SE KPK tersebut, juga telah ditindaklanjuti oleh Kementerian Dalam Negeri (Kemendagri) yang mengeluarkan 2 SE pada 16 Mei 2019, yang ditujukan pada Gubernur dan Ketua DPRD Provinsi, serta kepada Bupati/Wali Kota serta Ketua DPRD Kabupaten/Kota. Dalam SE bernomor 003.2/3975/SJ dan 003.2/3976/SJ tertanggal 16 Mei 2019, Menteri Dalam Negeri (Mendari) Tjahjo Kumolo meminta kepada gubernur, bupati/wali kota, aparatur sipil negara (ASN), DPRD provinsi, dan DPRD kabupaten/kota untuk menolak gratifikasi lebaran dalam bentuk apa pun.
“Menolak gratifikasi baik berupa uang, bingkisan/parsel, fasilitas, dan bentuk pemberian lainnya yang berhubungan dengan jabatan dan berlawanan dengan kewajiban atau tugasnya,” ucap Irianto membacakan SE Mendagri tersebut.
Isi lainnya, diperingatkan agar jajaran pemda tidak mengajukan permintaan dana, sumbangan, dan/atau hadiah sebagai THR atau dengan sebutan lain.
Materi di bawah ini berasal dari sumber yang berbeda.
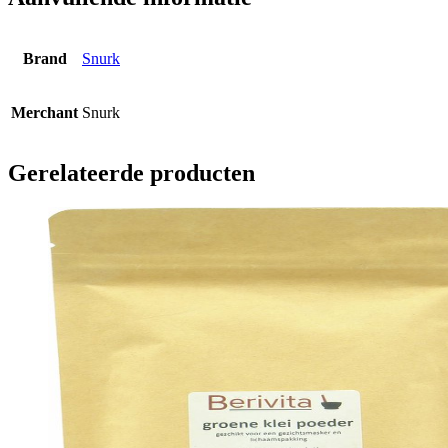
Brand
Snurk
Merchant
Snurk
Gerelateerde producten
Dalam hal ini baik secara individu maupun mengatasnamakan institusi daerah pada masyarakat, perusahaan, dan/atau PNS/penyelenggara negara.
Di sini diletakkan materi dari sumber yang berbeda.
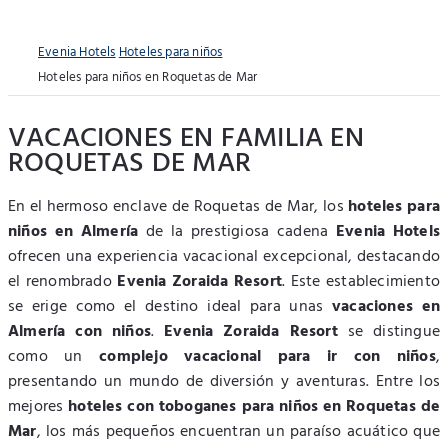
Evenia Hotels
Hoteles para niños
Hoteles para niños en Roquetas de Mar
VACACIONES EN FAMILIA EN
ROQUETAS DE MAR
En el hermoso enclave de Roquetas de Mar, los
hoteles para
niños en Almería
de la prestigiosa cadena
Evenia Hotels
ofrecen una experiencia vacacional excepcional, destacando
el renombrado
Evenia Zoraida Resort
. Este establecimiento
se erige como el destino ideal para unas
vacaciones en
Almería con niños
.
Evenia Zoraida Resort
se distingue
como un
complejo vacacional para ir con niños
,
presentando un mundo de diversión y aventuras. Entre los
mejores
hoteles con toboganes para niños en Roquetas de
Mar
, los más pequeños encuentran un paraíso acuático que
“Lalu tidak menggunakan fasilitas kedinasan untuk kepentingan pribadi, seperti menggunakan kendaraan dinas operasional untuk kegiatan mudik,” ucap Irianto.
Diketahui, Kemendagri juga memastikan, PNS yang menerima gratifikasi masuk pelanggaran disiplin PNS. Bahkan, ini juga masuk sebagai tindak pidana korupsi. Penerimaan gratifikasi masuk dalam pelanggaran disiplin berat. Sanksi pelanggaran berat terdiri atas penurunan pangkat setingkat lebih rendah selama tiga tahun, pemindahan dalam rangka penurunan jabatan setingkat lebih rendah, pembebasan dari jabatan, pemberhentian dengan hormat tidak atas permintaan sendiri sebagai PNS, dan pemberhentian tidak dengan hormat sebagai PNS.